What is needed is a verbatim copy of the data, minus the pictures.

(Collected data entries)
================================

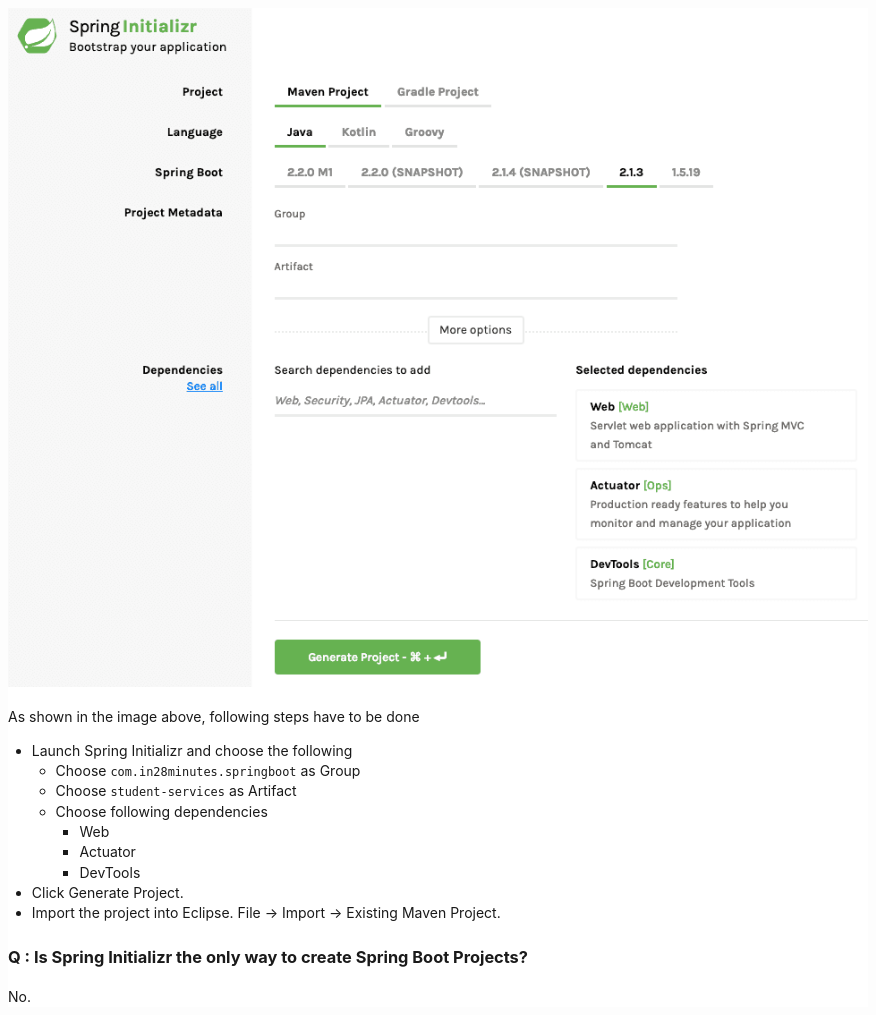 ![Image](/images/Spring-Initializr-Web.png "Web, Actuator and Developer Tools")   

As shown in the image above, following steps have to be done

- Launch Spring Initializr and choose the following
  - Choose `com.in28minutes.springboot` as Group
  - Choose `student-services` as Artifact
  - Choose following dependencies
    - Web
    - Actuator
    - DevTools
- Click Generate Project.
- Import the project into Eclipse. File -> Import -> Existing Maven Project.

### Q :  Is Spring Initializr the only way to create Spring Boot Projects?

No.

================================

# [Solution to this task]
 ![Image](/images/Spring-Initializr-Web.png "Web, Actuator and Developer Tools")   

As shown in the image above, following steps have to be done

- Launch Spring Initializr and choose the following
  - Choose `com.in28minutes.springboot` as Group
  - Choose `student-services` as Artifact
  - Choose following dependencies
    - Web
    - Actuator
    - DevTools
- Click Generate Project.
- Import the project into Eclipse. File -> Import -> Existing Maven Project.

### Q :  Is Spring Initializr the only way to create Spring Boot Projects?

No.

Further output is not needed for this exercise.